Словно почувствовав перемену за окном, Грейден отвернулся от Пернатого и уперся взглядом в мрачные стены завода, пронзающего тонкие серые облака кирпичными трубами на краю пустыря. Черные клубы дыма завитками уходили вверх, появляясь будто не только из жерл труб, а отовсюду, из-за чего становилось жутко: завод словно дышал.
– Похож на огромное чудовище, – внезапно растерянно обронил Грей.
– Он пугает тебя? – осторожно спросил Хайнц.
– Меня не пугают чудовища. Люди куда опаснее.
– Это тебе Фергус напел? – неожиданно для себя фыркнул Хайнц и тут же прикусил язык. Он не хотел лишний раз упоминать эту псину, но имя само всплывало в памяти. Грей дернулся, будто получив удар, сжал свитер сильнее и уперся лбом в стекло. Он ничего не ответил, закрываясь от Хайнца еще сильнее, и его аура горя, боли и утраты заполнила все пространство дилижанса так, что стало нечем дышать.
Они закончили свой путь в тишине, погрузившись каждый в свои мысли, и ожили, только когда дилижанс остановился напротив высокого купола вокзала.
Грей растерянно притормозил
Мастера ухмыльнулись за его спиной в свои шарфы, и Грех стиснул пальцы в кулак, натягивая на лицо маску учтивости и понимания. Очень хотелось развернуться и располосовать когтями лица этих жалких подхалимов, выдрать к бесам их языки и глаза, но нужно было держать себя в руках. Браслет на запястье накалился, обжигая уже всю пораженную кожу, и Хайнц вдохнул поглубже, приходя в себя.
Грейден прижал несчастный свитер к животу обеими руками с такой силой, словно хотел впитать его в себя, и Пернатый успел перехватить его взгляд – мальчик смотрел на стеклянные витрины, украшенные людьми к предстоящему празднику Нового Года.
Деревянные лошадки в сверкающей сбруе, стеклянные надутые шары и вытянутые разноцветные сосульки переливались в свете ярких огней. Где-то на углу здания остановилась повозка с погруженными на нее маленькими елками, пахнущими свежей смолой и лесом, торговцы перекрикивались через заполненную повозками дорогу, выставляли свой товар на улицу под колючий снег и развешивали новогодние украшения.

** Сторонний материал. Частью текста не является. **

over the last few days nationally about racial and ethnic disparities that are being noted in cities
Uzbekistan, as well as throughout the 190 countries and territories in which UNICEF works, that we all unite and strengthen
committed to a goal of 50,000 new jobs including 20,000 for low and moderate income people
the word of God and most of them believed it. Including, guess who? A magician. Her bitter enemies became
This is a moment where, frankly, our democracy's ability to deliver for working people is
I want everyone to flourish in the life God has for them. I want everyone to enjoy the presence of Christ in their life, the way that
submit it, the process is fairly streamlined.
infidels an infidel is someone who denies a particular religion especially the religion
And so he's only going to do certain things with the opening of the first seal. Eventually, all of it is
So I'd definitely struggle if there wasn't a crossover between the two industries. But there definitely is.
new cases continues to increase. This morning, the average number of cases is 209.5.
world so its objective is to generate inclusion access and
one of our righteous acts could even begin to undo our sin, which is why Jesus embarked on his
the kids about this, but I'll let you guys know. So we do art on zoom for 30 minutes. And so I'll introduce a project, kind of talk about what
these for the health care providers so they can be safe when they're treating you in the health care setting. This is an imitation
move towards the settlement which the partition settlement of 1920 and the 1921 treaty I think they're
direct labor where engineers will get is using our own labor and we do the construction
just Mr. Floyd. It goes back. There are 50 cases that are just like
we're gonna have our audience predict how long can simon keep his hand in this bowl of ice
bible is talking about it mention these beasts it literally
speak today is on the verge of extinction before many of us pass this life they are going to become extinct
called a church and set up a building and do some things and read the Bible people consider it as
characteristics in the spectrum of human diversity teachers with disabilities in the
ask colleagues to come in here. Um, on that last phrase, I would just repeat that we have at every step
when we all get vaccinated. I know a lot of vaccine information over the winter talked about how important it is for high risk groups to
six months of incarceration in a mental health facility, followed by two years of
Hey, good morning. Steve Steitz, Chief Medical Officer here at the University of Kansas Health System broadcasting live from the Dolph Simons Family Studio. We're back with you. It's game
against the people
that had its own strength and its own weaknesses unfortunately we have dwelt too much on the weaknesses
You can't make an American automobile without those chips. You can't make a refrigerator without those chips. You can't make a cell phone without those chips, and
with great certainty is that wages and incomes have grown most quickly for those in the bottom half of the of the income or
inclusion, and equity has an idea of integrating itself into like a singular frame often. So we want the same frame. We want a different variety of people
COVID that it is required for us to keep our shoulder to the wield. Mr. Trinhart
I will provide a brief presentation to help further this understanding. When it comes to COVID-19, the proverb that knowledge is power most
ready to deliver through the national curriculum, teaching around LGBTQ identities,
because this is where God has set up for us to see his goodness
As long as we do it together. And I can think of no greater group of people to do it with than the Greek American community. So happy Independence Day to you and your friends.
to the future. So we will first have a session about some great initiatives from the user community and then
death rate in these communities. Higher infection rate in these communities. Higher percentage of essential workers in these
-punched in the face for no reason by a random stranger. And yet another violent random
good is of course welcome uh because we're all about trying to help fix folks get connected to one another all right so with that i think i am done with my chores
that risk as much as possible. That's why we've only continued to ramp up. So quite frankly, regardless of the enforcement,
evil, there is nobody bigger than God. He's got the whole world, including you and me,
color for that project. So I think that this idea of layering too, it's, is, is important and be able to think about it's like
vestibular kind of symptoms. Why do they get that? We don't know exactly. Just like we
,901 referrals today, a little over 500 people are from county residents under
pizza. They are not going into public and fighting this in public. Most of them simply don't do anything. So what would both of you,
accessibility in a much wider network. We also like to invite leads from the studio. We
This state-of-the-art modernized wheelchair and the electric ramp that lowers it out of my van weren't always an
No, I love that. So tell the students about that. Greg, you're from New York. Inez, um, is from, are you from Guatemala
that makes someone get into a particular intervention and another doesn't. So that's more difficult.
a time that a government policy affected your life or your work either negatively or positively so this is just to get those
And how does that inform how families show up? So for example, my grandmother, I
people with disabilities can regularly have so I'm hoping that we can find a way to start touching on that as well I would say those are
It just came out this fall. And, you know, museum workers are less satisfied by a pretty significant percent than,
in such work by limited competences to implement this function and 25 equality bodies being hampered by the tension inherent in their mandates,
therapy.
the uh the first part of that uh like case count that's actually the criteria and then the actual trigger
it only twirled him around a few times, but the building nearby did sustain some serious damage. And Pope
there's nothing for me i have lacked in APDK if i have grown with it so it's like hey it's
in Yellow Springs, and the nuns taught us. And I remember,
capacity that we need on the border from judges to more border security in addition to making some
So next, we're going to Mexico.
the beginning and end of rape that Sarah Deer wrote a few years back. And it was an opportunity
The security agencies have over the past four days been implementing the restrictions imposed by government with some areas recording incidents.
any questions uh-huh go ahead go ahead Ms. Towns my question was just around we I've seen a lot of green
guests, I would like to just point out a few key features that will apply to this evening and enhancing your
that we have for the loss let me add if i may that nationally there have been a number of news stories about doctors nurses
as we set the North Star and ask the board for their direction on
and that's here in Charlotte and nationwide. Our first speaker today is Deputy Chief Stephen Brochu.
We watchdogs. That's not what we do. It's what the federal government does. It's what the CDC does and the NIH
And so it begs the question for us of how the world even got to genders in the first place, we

Грейден застыл возле выкрашенной в красный цвет двери с лохматым венком из еловых ветвей и шишек, и Пернатый с удивлением ощутил гамму боли и разочарования от мальчишки. Неужели такому мрачному и серьезному мальчику нравилась эта пестрая, шумная кутерьма людских праздников? Эта дешевая бутафория счастья, щедро усыпанная блестками, мишурой, чтобы на краткие несколько дней люди почувствовали себя в своих мечтах.
– Пойдем. Наш поезд скоро, милый. – Хайнц мягко коснулся плеча Грея.
Мальчик вздрогнул, сбросил его руку и быстро взглянул на Греха, чтобы кивнуть в ответ. Они двинулись в сторону черного зева двойных дверей, украшенных причудливым орнаментом, припорошенным снегом.
На вокзале эхо отскакивало от высокого свода, черный дым путался в переплетении металлических балок и стучался в серые, грязные стекла окон. Поезда сообщали о своем прибытии протяжными гудками, и горластые торговцы сладостями, горячим пуншем и вяленым мясом чудом перекрикивали эту какофонию, подзывая народ.
Грей был рассеян и скован атмосферой всеобщего торопливого движения. Он невольно шел ближе к Пернатому, почти притираясь плечом к его бедру, и Грех удовлетворенно отметил про себя то, что мальчик знал, как вести себя в людных местах.
Хайнц осторожно, подловив момент в толпе, опустил ладонь на угловатое плечо, направляя мальчика в сторону их багажа и вагона. Грейден напрягся, но руку сбрасывать не стал, как несколько минут ранее, чем несказанно порадовал. Пернатый растроганно выгнул брови, надеясь на то, что этот маленький жест доверия – первый шаг к их дальнейшему сотрудничеству и они смогут подружиться. В конце концов, дети не взрослые люди, они другие и воспринимали мир иначе, они легче преодолевали препятствия и быстро забывали горе. Два каких-то года под боком у безумного портного не должны так сильно залечь в горячее мальчишечье сердце, а значит, совсем скоро Пернатый сможет заменить ему Фергуса во всем.